Beim Wallach gehört, neben den üblichen Handgriffen, die Pflege der Genitalien zu den Aufgaben. Du solltest diese intimen Stellen, sofern das Pferd dies zulässt, ab und zu abwaschen. Dadurch nämlich, dass der Wallach gewöhnlich deutlich weniger Erektionen hat, lösen sich Rückstände von Urin, Sperma, Hautresten und Schmutz unter der Vorhaut weniger regelmäßig auf natürliche Weise. Das kann dazu führen, dass Ablagerungen sich verdichten, verhärten und dabei den Abfluss von Urin behindern. Der Wallach sollte mindestens jährlich auf sogenannte Smegmasteine untersucht werden. Das lässt sich zum Beispiel mit dem Impf- oder Zahnkontroll-Termin verbinden.

Welcher Unterschied ist bei Hengst und Wallach im Charakter gegeben?

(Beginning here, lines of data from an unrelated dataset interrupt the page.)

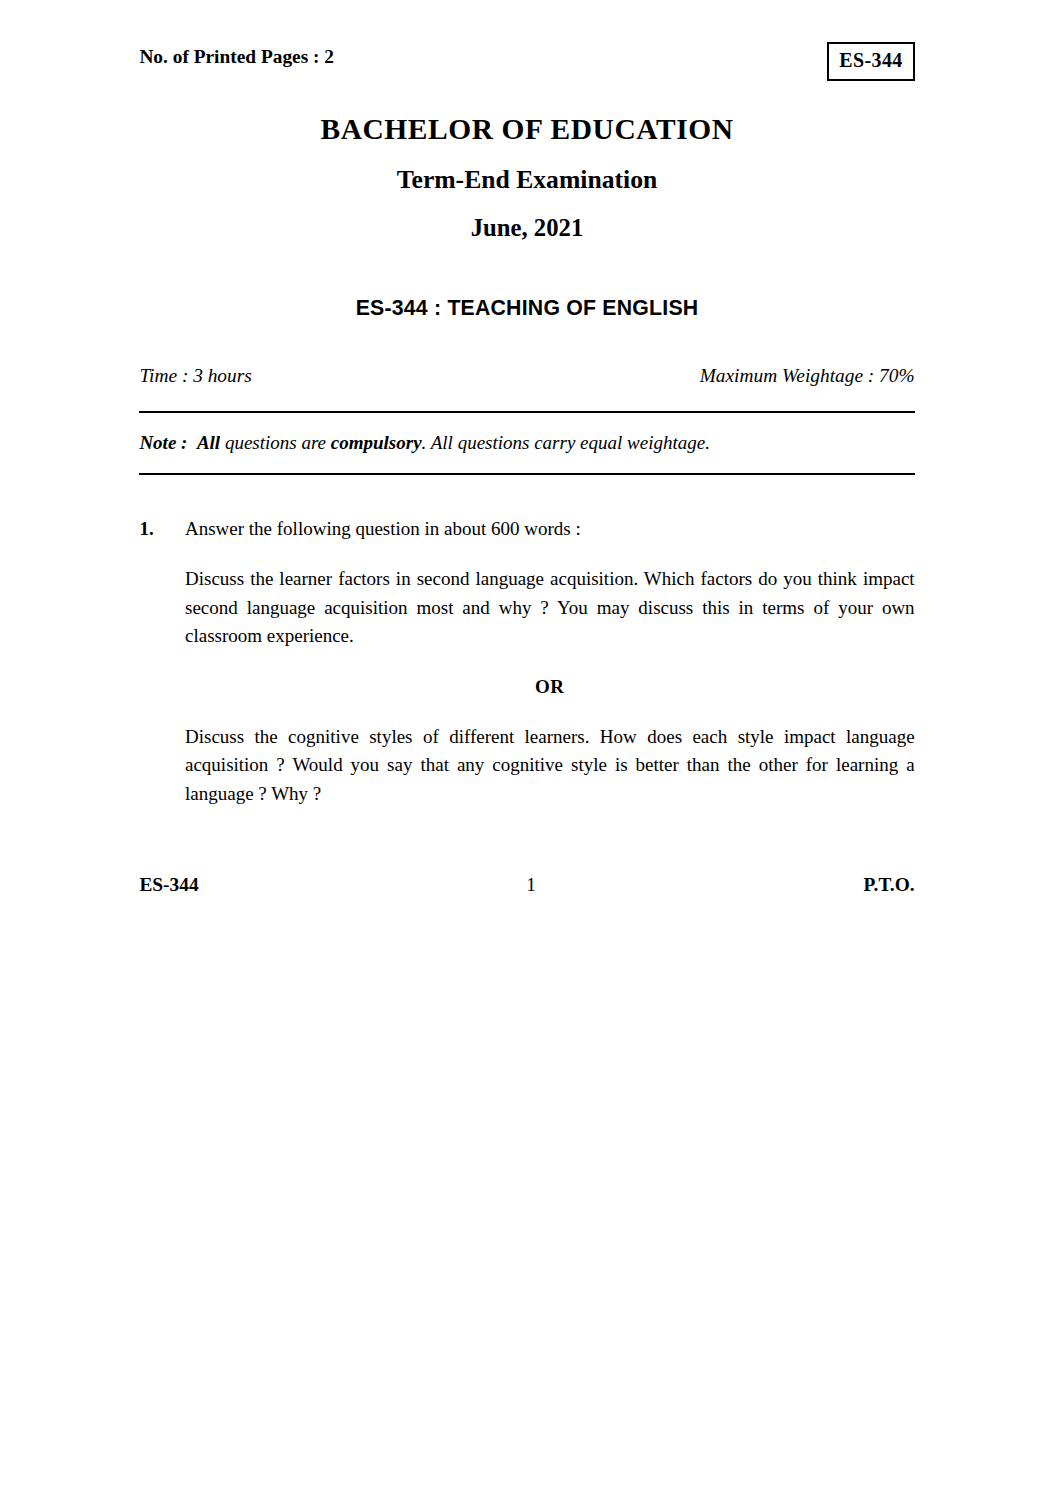No. of Printed Pages : 2
ES-344
BACHELOR OF EDUCATION
Term-End Examination
June, 2021
ES-344 : TEACHING OF ENGLISH
Time : 3 hours Maximum Weightage : 70%
Note : All questions are compulsory. All questions carry equal weightage.
1.
Answer the following question in about 600 words :
Discuss the learner factors in second language acquisition. Which factors do you think impact second language acquisition most and why ? You may discuss this in terms of your own classroom experience.
OR
Discuss the cognitive styles of different learners. How does each style impact language acquisition ? Would you say that any cognitive style is better than the other for learning a language ? Why ?
ES-344 1 P.T.O.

Da der Organismus des Kastraten kaum noch Testosteron produziert, werden die Tiere erheblich ruhiger und umgänglicher gegenüber Artgenossen und Menschen. Der hormonell gesteuerte Druck zu Territorialverhalten und Dominanzgehabe sinkt und die Sexualtriebe sind weitestgehend ausgeschaltet. Dadurch können Wallache mit Stuten und anderen Wallachen im Gruppenverband gehalten werden.

Im Gegensatz zum selbstbewussten, dominanten Hengst geben Wallache sich Menschen gegenüber meist gelassener, ausgeglichener und neigen nicht zu „Diskussionen“, wie man sie von Hengsten oder eigenwilligen Stuten kennt. Sie tendieren dazu, es ihrem Menschen „recht machen“ zu wollen. Diese generell höhere Kooperativität lässt so manchen Wallach für Menschen mit geringerer Pferdeerfahrung zu einem im Umgang angenehmeren Partner werden, auf den man sich verlassen kann.